Happy End! - Café International wird beendet

Die Evang.-Luth. Kirchengemeinde Feldafing-Pöcking schloss am Donnerstag, den 23. Februar 2018 das Projekt Café International ab. "Wir wollten Menschen aus aller Herren Länder und von hier in Kontakt und Beziehung bringen, wollten Heimat auf Zeit sein, Raum für menschliche Wärme und gelebtes Miteinander bieten.", so Pfarrer Michael Stein. Das sei vielfach gelungen. Insbesondere für die Menschen, die mit der Flüchtlingswelle 2015 stellten sich heute andere Herausforderungen und Probleme, für die das Café International nicht die notwendige Unterstützung bieten könne. "Wenn das Café jetzt schließt, ist das im Grunde ein Zeichen dafür, dass es erfolgreich war und seine Aufgabe erfüllt hat", sagt Pfarrer Stein.

119 Wochen öffnete das Café jeden Donnerstag die Türen. Es war eine Anlaufstelle für Menschen aus aller Welt, gleichgültig woher, wie alt, welcher Religion. Die Menschen kamen miteinander ins Gespräch, lernten sich und die Herkunftsländer kennen, bauten Ängste ab und Freundschaften auf. Es gab einen warmen Raum, etwas Warmes zu trinken und etwas zu essen, es wurde gemalt, gebastelt, gespielt, musiziert. Und es wurde über "Gott und die Welt" gesprochen. Michael Stein bemerkt dazu: "Mich lässt das Gefühl nicht los, dass wir hier in dieser Zeit ganz nah dran waren an dem, was unsere Aufgabe als Christen für die Welt ist."

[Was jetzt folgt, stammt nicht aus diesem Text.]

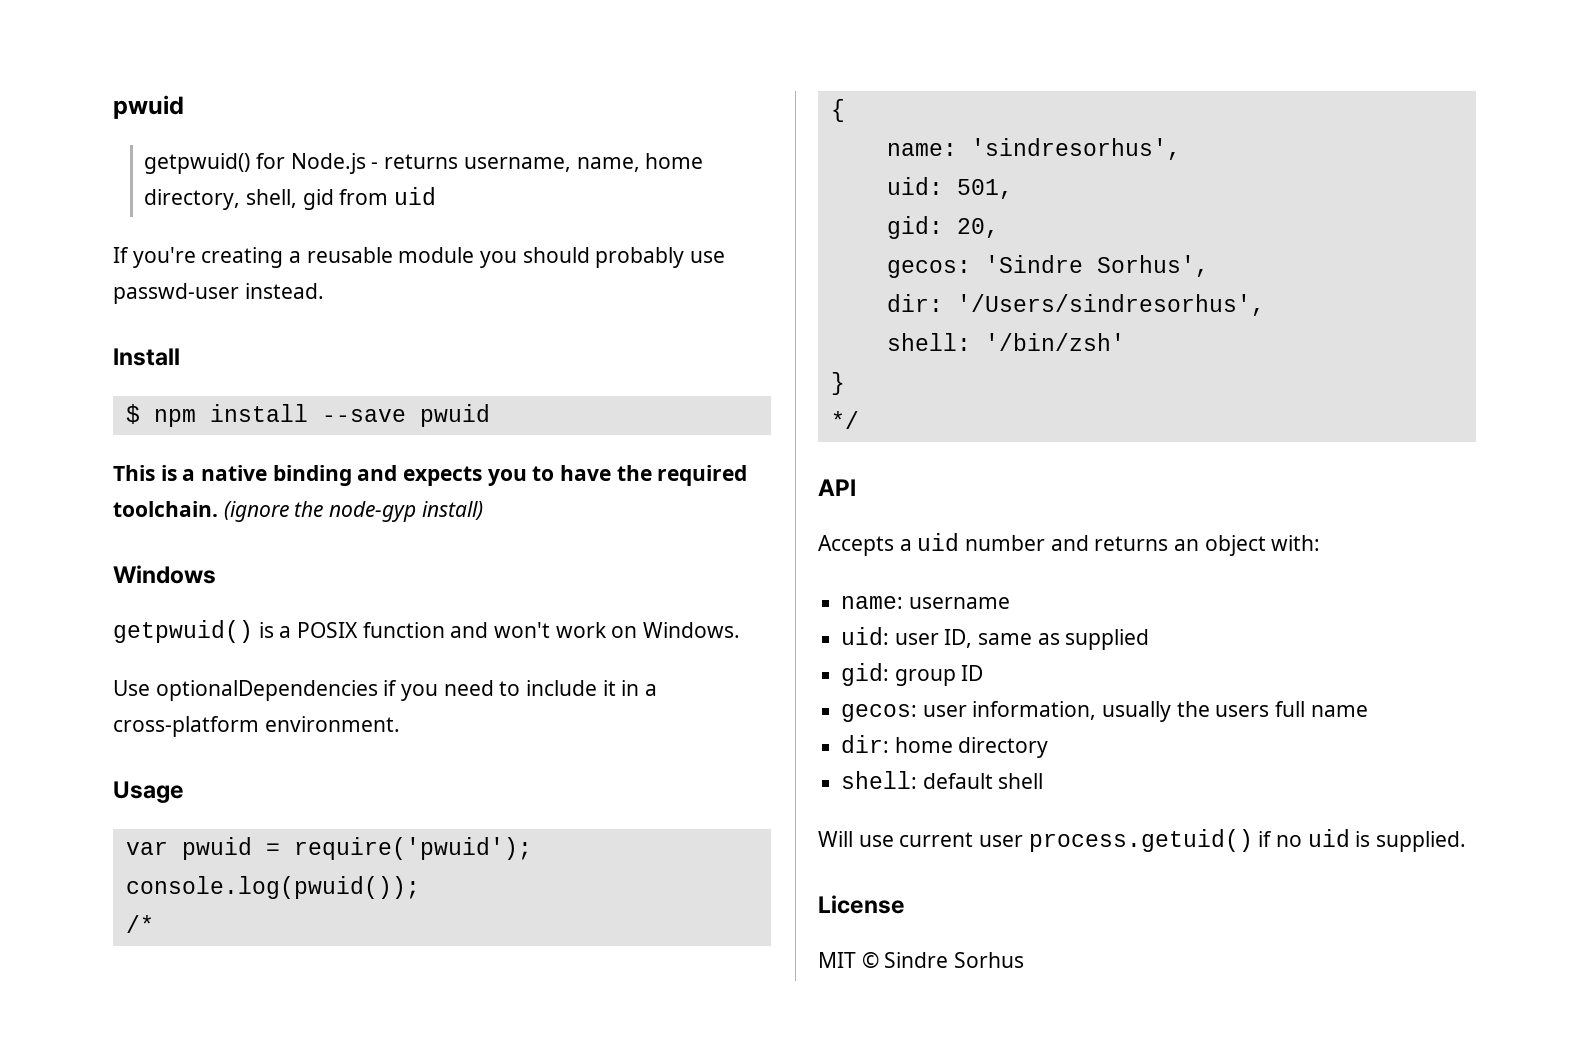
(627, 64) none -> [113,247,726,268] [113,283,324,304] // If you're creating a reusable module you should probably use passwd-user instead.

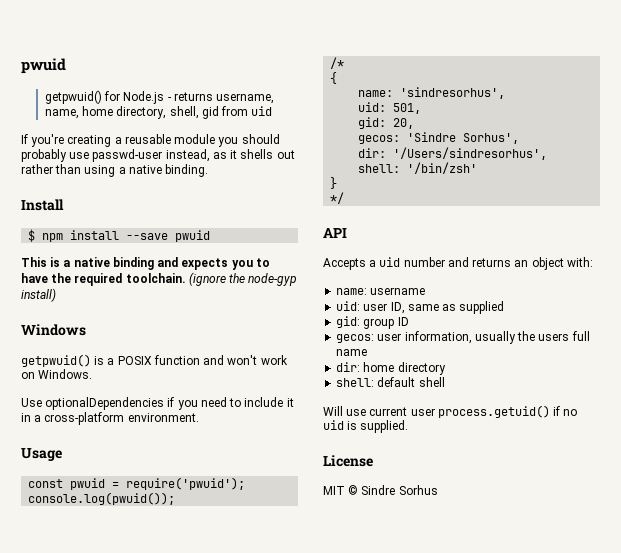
[244,283,324,299] instead. -> [165,149,295,162] [21,164,209,177] instead, as it shells out rather than using a native binding.
[125,841,168,855] var -> [28,479,64,488] const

Die Dankbarkeit für die enorme Unterstützung des Café International durch das freiwillige Engagement stand bei der Abschlussfeier im Vordergrund. Dennoch spricht Stein auch die veränderte politische Großwetterlage an, die ihn "mehr und mehr traurig stimmt". Viele der Entscheidungen auf höheren politischen Ebenen zielten heute darauf ab, es den Menschen, die hier gestrandet sind, möglichst schwer zu machen, ein sinnvolles Leben zu führen, Ausbildung zu bekommen, zu arbeiten oder zu wohnen. Stein: "Deutschland soll als Asyl- und Einwanderungsland möglichst unattraktiv sein bzw. werden. Das viele dieser Entscheidungen Konflikte unter den Gästen und auch zur 'einheimischen' Bevölkerung verstärken bzw. verschärfen, spielt dabei keine Rolle - manchmal hat man gar den Eindruck, das ist gewollt. Da wird subtil Fremdenfeindlichkeit, die bereits vorhanden ist, bedient und gefördert … oder diese überhaupt erst gesät. Mit fremdenfeindlichen Parolen oder mit dem Zeigen von Härte sollen wohl Wahlen gewonnen werden – armes Deutschland, was sagt das über unser Land und viele seiner Einwohner aus. Und man sollte immer daran denken: 'Wer den Wind sät, wird Sturm ernten.'"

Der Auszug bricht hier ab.